Republicans have questioned the lack of specificity of Democrats’ statistics, which are murky. In their estimation, the $800 billion stimulus was a failure.

But administration officials defend a different take on their efforts.

They say the project-based manner in which stimulus funds were distributed makes it almost impossible to get a straight up and down head count of which jobs were produced or preserved with the funds the way one can count the number of people who file claims at the unemployment office.

H.R. 1 influenced the budget negotiations, but it never became law: the Senate voted it down in March. Heller and then-Sen. John Ensign ultimately did not support the compromise package Congress adopted and the rest of the Nevada delegation supported, arguing the package didn’t do enough to cut spending.
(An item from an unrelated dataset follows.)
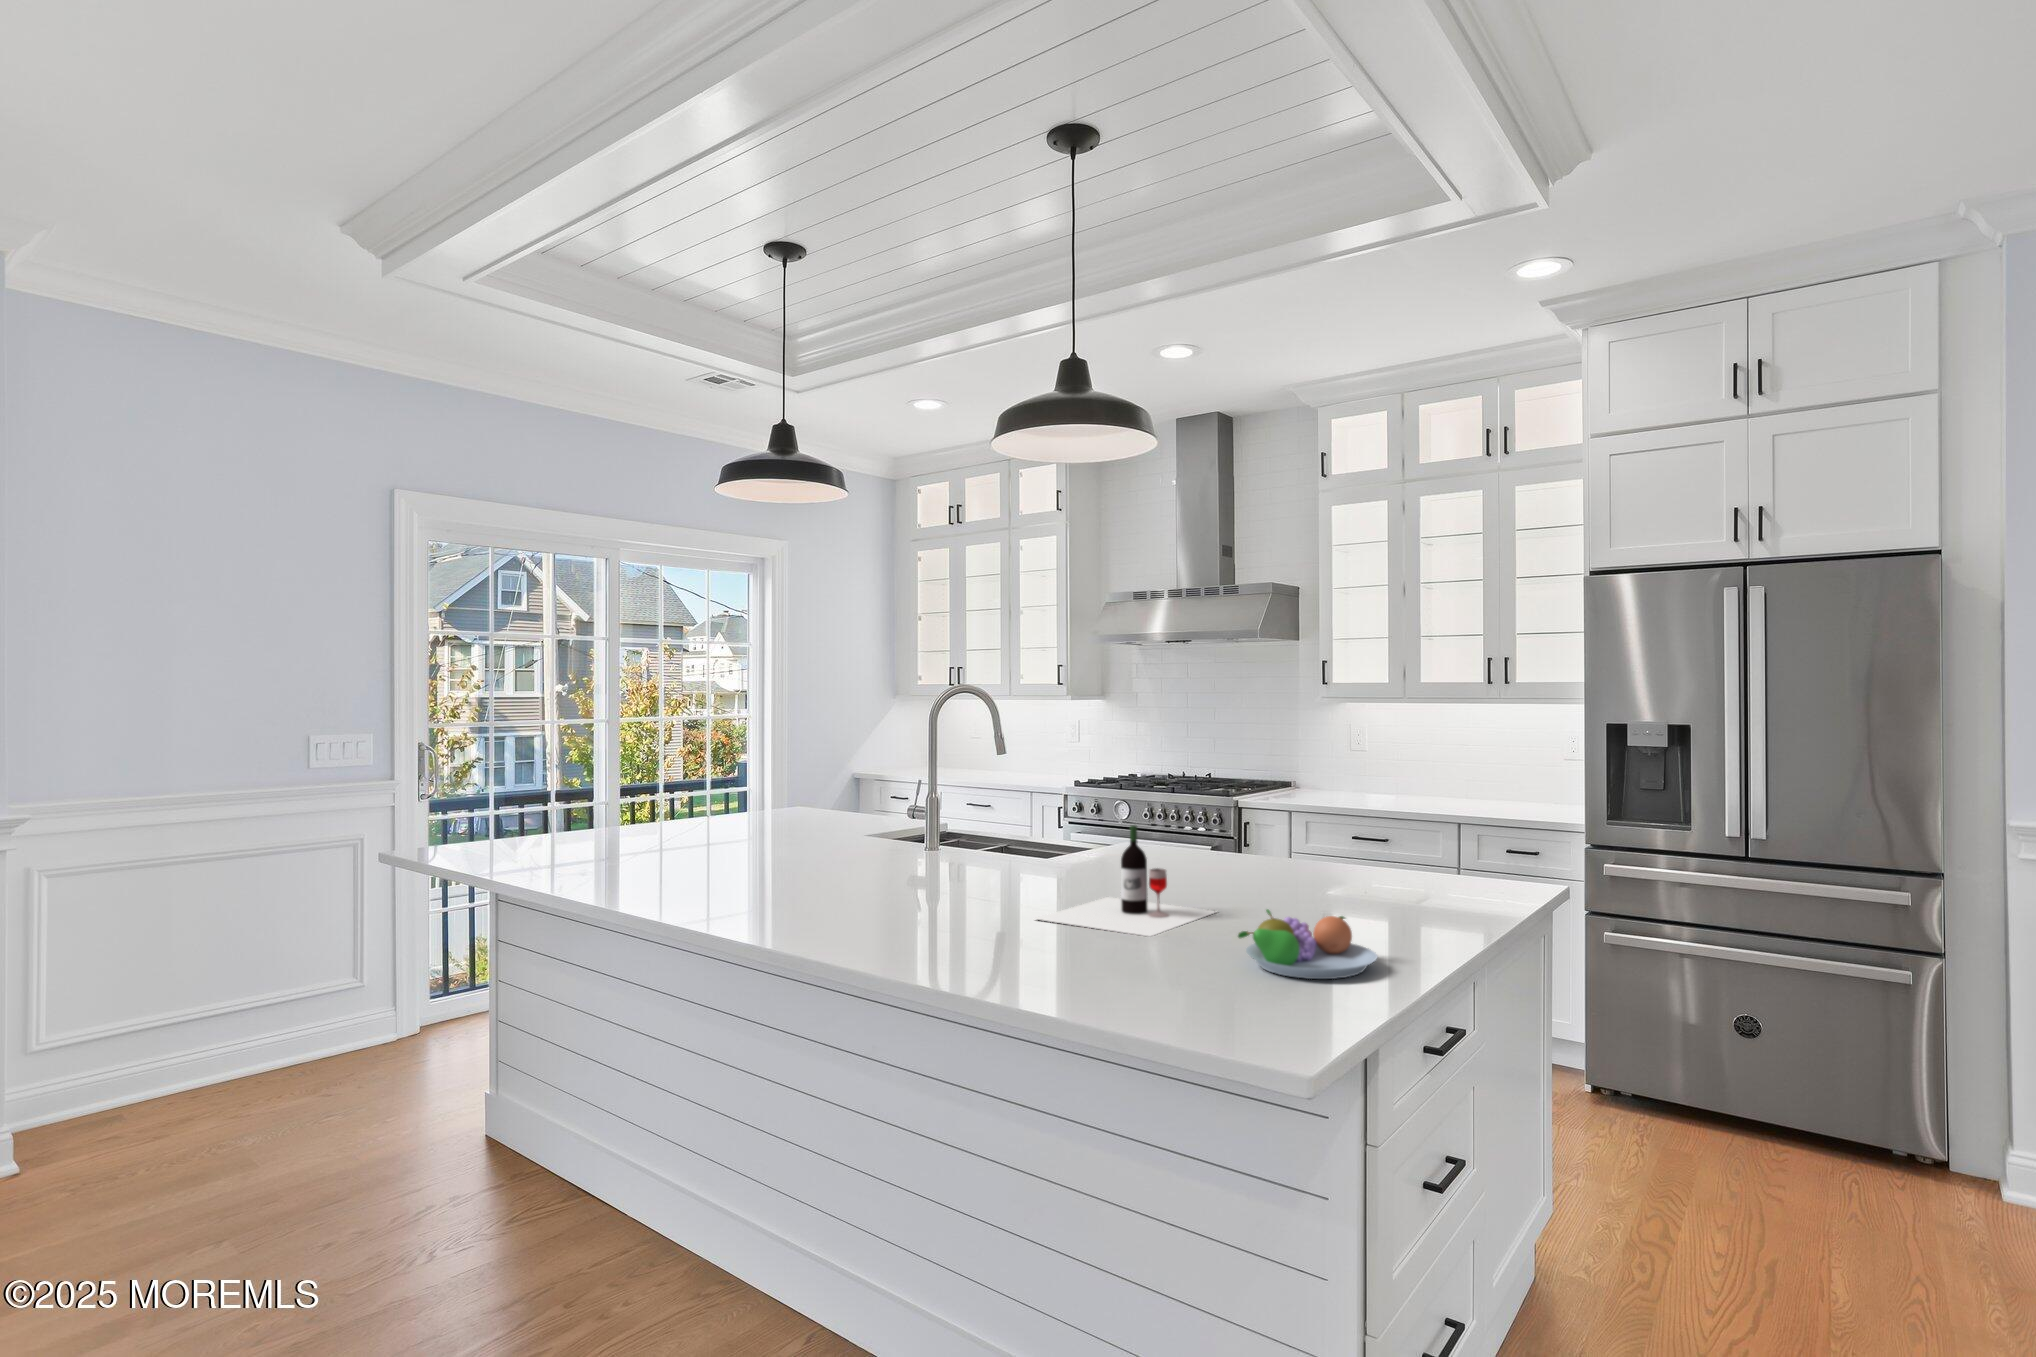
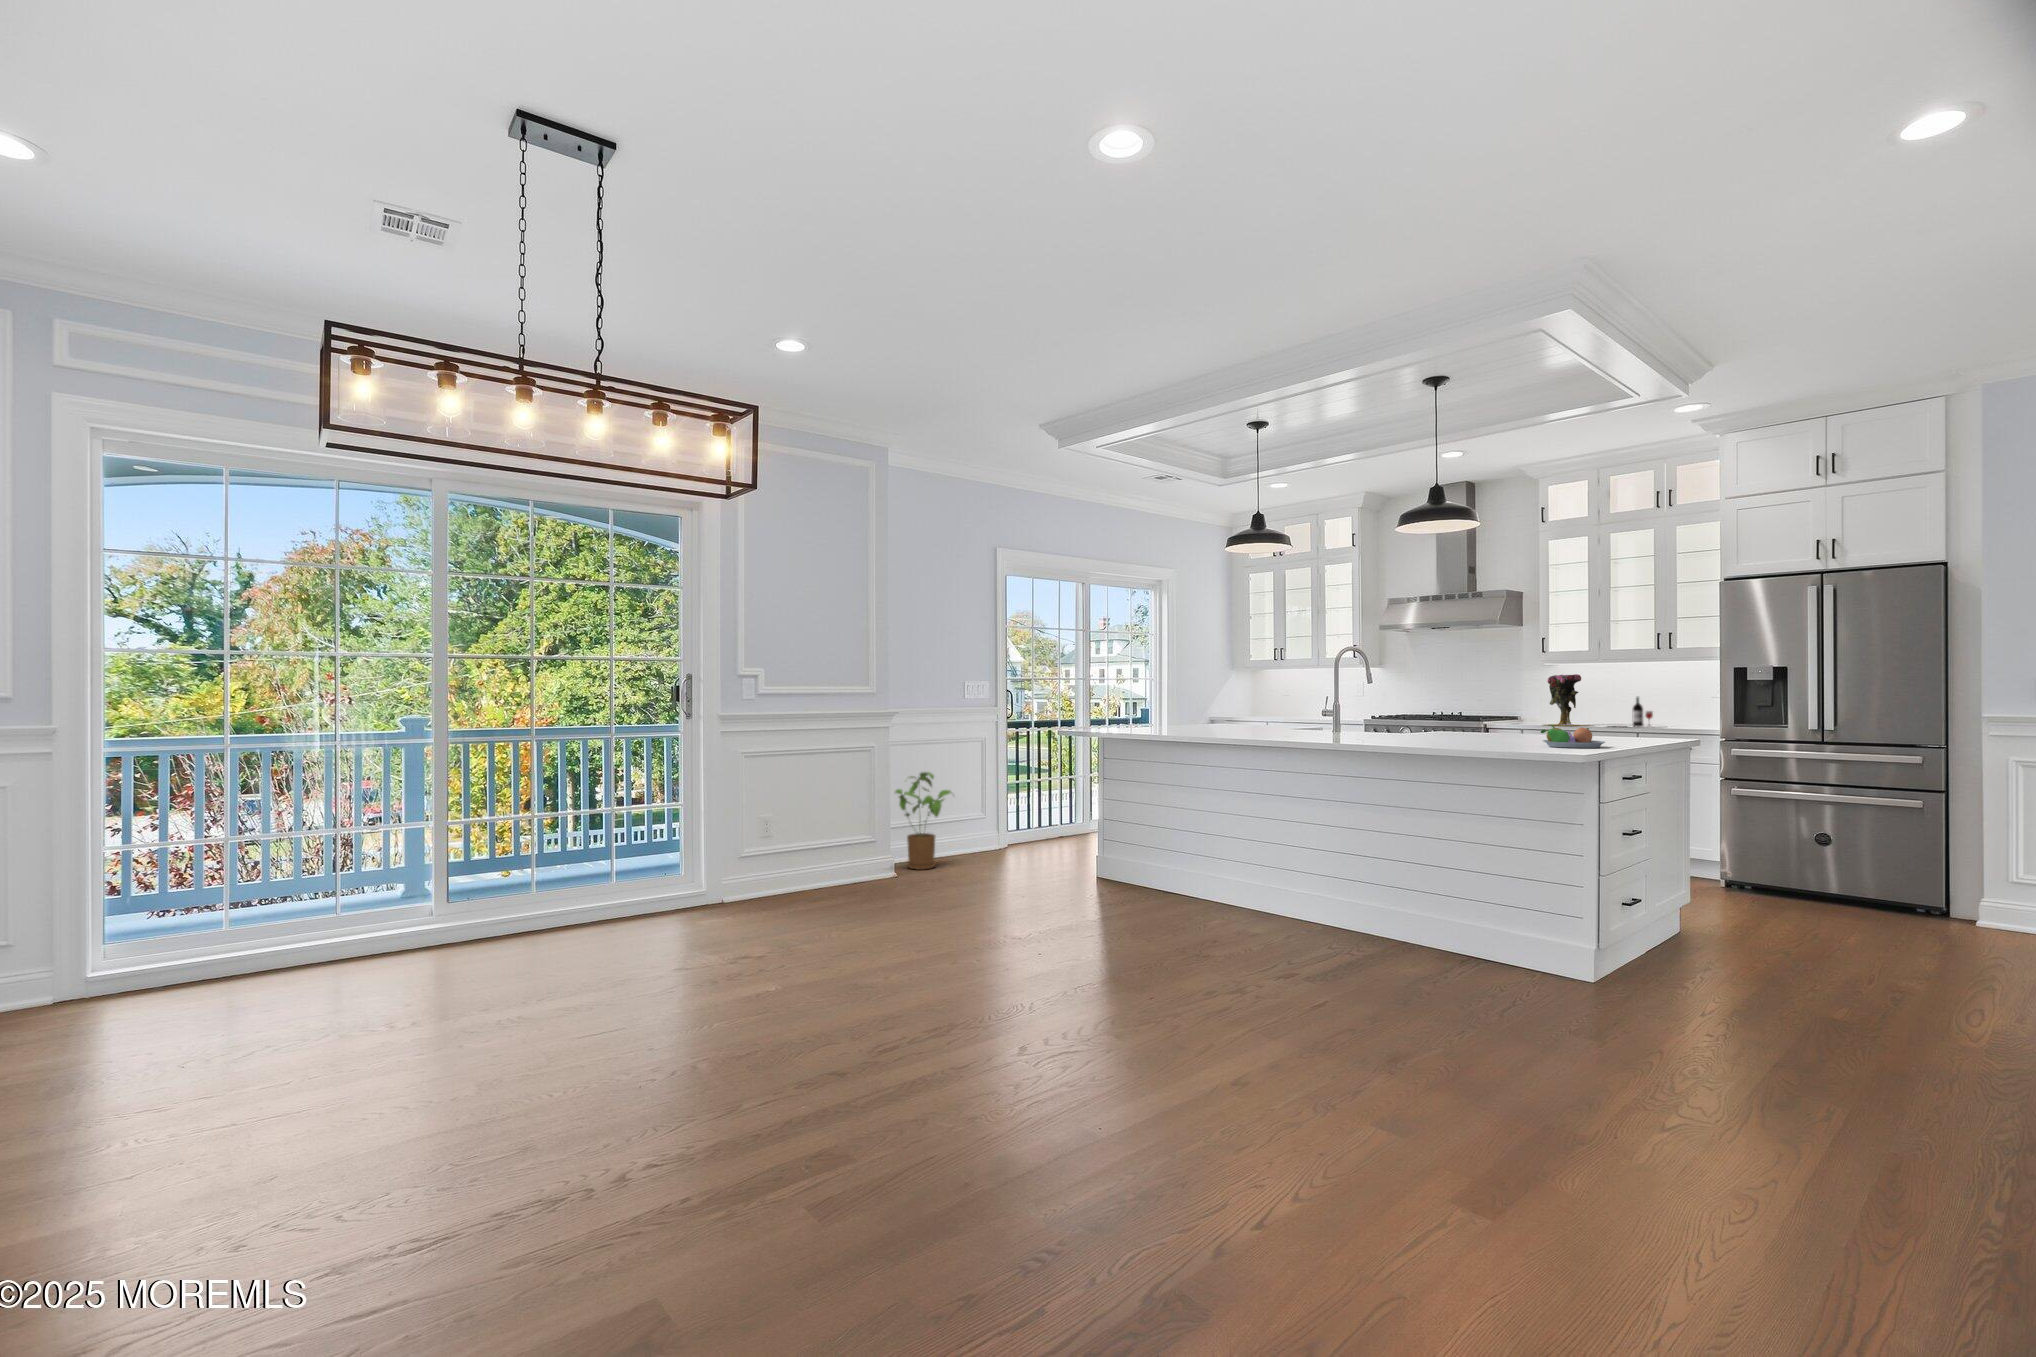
vase: none [1320,720,1403,805] -> present [1545,674,1586,726]
wine bottle: present [1037,825,1216,937] -> present [1617,697,1658,728]
house plant: none [74,942,231,1149] -> present [895,772,951,870]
Now, the fate of loan guarantees is again up for question. While the compromise Reid and House Speaker John Boehner struck maintained the loan guarantees for any project that had already been promised or obligated funds, it didn’t say anything about the program’s fate after Sept. 30.

That’s not just the end of the fiscal year and thus the budget; it’s also when the stimulus program was slated to end. After this, there’s nothing left to save.

“We have two-thirds of the money obligated,” Chu said Thursday. “We’re shooting to make additional commitments — Nevada has a few in there. But the recovery part of the loan program is over Sept. 30.”

Reid says he’s going to try to push for the program to be continued.

“I feel comfortable that something this good should be extended,” he said. “It creates jobs and lessens dependence on foreign oil.”